No entanto, antes de aplicar tecnologias de reconhecimento facial, uma empresa deve avaliar a real necessidade de fazer a coleta desses dados e procurar uma assessoria jurídica especializada que possa validar que esse uso está adequado à LGPD e às demais normas e legislações de privacidade e de proteção de dados.
Mesmo se um sistema de reconhecimento facial tiver 98% de assertividade no que se propõe, ainda sim ele poderá ter um 2% de viés, o que poderá gerar discriminação e violar os princípios da qualidade de dados e da não discriminação.
A existência de um canal oficial para receber feedbacks para aperfeiçoar o sistema é um bom exemplo de boa prática que pode ser implantada, demonstrando às entidades sancionadoras e ao Poder Judiciário a boa-fé com o titular de dados.
Conclusão
Ao implementar tecnologias de reconhecimento facial em sua organização, os empresários devem considerar seriamente aplicar o conceito de privacy by desing (ou “privacidade desde a concepção”) no processo de coleta, armazenamento e tratamento de dados biométricos, a fim de cumprir com a lei.
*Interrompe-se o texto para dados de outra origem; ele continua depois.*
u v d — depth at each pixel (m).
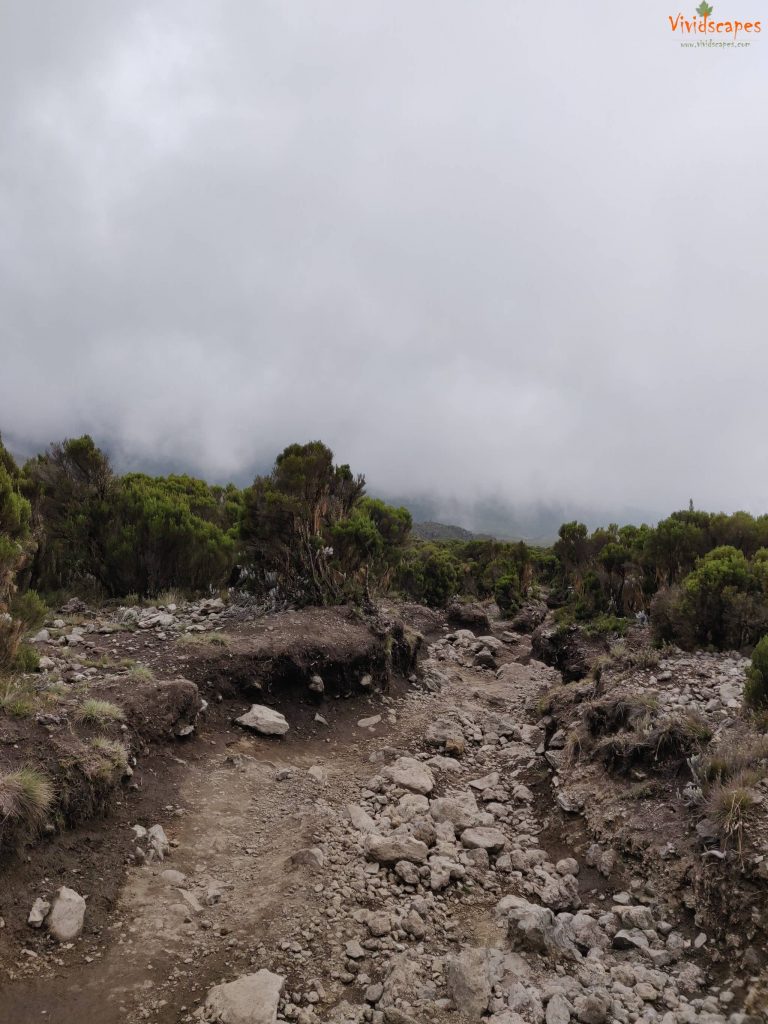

Além disso, é desejável evitar que sua empresa não seja a próxima a aparecer no jornal em razão um uso discriminatório ou desautorizado das ferramentas.
É sempre desejável um acompanhamento jurídico especializado para assegurar a adequação das políticas internas e da própria cultura organizacional às exigências da lei e das melhores práticas de mercados sobre o uso de reconhecimento facial e outros métodos de coleta e tratamento de dados.